Он снова зажмурился. И опять увидел Ленинград. Тот самый, из памяти. Невский проспект, заснеженный и пустынный. Фонари, горящие жёлтым светом, прорезающим снежную пелену. Он видел героиню, бредущую по этому городу, уставшую, растерянную, но всё ещё верящую в чудо. И он знал, что где-то за поворотом её ждёт незнакомец, который перевернёт её судьбу. И в тот миг, когда она идёт по снегу, когда за спиной остаётся старый год, а впереди — новый, должна родиться музыка. Та, что будет звучать сквозь века.
Он заиграл. Медленно, почти неслышно. Простая мелодия — семь нот, рождающихся одна из другой. Без сложных гармоний и технических изысков. В ней было нечто иное. То самое чувство, когда человек идёт по заснеженному городу и внутри — тишина. Тишина со светом, надеждой, предчувствием чуда. Мелодия плыла над роялем, подобно снегу над городом. Тихая, почти прозрачная, но в ней таилось столько света, что она могла растопить самый лютый мороз.
Таривердиев ещё не знал, что эта мелодия станет новогодним символом для миллионов. Не знал, что через год получит за неё Государственную премию — первую в истории СССР за музыку к кино. Не знал, что через сорок лет её будут слушать на Западе и британский композитор Стивен Коутс скажет: «Наши жизни не так полны, как могли бы быть, без этой музыки». Он просто играл. Потому что не мог иначе. Музыка была его жизнью, его воздухом, его единственной правдой.

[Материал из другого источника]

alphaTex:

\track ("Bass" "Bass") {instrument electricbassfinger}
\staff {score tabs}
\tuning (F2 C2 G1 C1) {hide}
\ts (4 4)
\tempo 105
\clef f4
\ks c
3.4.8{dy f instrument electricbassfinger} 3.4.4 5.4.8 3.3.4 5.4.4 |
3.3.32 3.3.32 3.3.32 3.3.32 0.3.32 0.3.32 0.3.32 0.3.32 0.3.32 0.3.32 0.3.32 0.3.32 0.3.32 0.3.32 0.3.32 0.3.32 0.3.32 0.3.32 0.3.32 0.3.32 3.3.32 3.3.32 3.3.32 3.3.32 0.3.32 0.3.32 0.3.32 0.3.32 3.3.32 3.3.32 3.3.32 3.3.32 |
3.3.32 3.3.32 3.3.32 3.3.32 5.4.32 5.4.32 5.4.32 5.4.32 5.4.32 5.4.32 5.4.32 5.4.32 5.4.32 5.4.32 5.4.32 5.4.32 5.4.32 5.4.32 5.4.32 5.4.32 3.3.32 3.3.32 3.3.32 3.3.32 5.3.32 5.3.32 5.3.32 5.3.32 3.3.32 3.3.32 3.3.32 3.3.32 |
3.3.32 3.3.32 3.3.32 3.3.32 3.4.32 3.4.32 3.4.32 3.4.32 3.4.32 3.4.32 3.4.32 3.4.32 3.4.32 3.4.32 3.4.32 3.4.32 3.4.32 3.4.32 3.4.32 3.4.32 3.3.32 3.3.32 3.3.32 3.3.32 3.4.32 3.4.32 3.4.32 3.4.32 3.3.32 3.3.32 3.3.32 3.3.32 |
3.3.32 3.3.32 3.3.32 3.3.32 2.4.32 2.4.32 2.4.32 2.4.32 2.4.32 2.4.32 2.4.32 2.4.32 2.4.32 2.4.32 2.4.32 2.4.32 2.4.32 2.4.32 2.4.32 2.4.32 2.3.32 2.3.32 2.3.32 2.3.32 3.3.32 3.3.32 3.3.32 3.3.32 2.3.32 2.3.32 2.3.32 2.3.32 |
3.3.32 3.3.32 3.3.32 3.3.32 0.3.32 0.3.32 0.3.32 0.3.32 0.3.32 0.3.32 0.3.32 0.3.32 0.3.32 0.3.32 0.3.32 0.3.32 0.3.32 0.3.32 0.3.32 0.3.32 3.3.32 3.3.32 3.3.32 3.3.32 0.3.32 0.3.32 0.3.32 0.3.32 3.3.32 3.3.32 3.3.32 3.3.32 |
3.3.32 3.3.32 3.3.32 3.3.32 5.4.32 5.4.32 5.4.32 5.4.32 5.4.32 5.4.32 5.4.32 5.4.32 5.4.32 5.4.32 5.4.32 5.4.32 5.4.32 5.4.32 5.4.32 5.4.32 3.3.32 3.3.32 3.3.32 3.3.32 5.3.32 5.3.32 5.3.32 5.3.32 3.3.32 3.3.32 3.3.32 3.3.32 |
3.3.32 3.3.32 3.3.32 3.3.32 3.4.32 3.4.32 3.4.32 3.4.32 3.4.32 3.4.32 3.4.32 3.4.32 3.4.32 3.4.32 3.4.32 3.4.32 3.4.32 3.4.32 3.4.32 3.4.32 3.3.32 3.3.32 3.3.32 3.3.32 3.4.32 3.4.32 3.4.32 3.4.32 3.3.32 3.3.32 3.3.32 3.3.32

Седьмая нота замерла и растворилась в тишине. Таривердиев взглянул на руки. Они дрожали. Всегда дрожали, когда он записывал что-то важное. Он взял карандаш и принялся фиксировать мелодию на нотном листе: голоса, флейты, струнные. Звуки, что будут плыть над городом. Над Ленинградом, по которому бродит героиня. Он думал о Наде — так звали главную героиню. И о Жене, который ждал в её квартире и не нашел слов, чтобы объяснить своё присутствие. И о том, как они оба будут стоять у окна, глядя на падающий снег, а за спиной будет звучать его музыка. Снег будет падать, белый, студёный, но почему-то тёплый. Потому что в этой музыке не одна лишь печаль, но и надежда.
Он припомнил, как в 1965 году, когда он только начинал работать в кино, ему предложили написать музыку к «Семнадцати мгновениям весны». Он отказался. Не потому, что не хотел. Просто чувствовал: не готов. Его музыка должна быть о другом. О том, что ближе. О том, что он пережил сам. И тогда он создал вокальный цикл на стихи Марины Цветаевой, ставший одной из вершин его творчества. Музыка, не знающая времени. Не стареющая. Живущая своей жизнью.
И вот он снова писал музыку для кино. Но этот фильм был особенным. О любви. О случайности, становящейся судьбой. О двоих, никогда не встречавшихся, которые вдруг оказываются в одной комнате, в одном городе, в одном снегопаде. О том, как этот снегопад меняет их навсегда.